### WHAT IS NEEDED:
Copy each line from the records below in which the word "procedura" is found.

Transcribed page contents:
^^^^^^^^

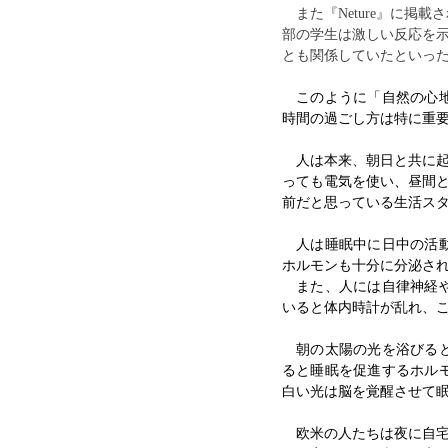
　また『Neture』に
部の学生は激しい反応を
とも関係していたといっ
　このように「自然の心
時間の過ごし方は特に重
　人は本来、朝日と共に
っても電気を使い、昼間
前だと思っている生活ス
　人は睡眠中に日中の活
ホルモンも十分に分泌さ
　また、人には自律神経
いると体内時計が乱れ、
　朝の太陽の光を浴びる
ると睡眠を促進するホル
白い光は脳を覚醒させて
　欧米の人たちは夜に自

^^^^^^^^

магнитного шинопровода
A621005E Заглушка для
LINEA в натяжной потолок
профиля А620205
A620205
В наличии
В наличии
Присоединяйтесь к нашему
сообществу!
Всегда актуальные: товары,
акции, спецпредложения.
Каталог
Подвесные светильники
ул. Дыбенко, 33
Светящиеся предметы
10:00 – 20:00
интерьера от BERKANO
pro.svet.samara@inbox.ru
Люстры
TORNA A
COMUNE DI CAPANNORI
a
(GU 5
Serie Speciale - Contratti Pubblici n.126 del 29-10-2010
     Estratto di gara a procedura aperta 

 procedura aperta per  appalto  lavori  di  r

^^^^^^^^

### WRITTEN REPLY:
     Estratto di gara a procedura aperta 
 procedura aperta per  appalto  lavori  di  r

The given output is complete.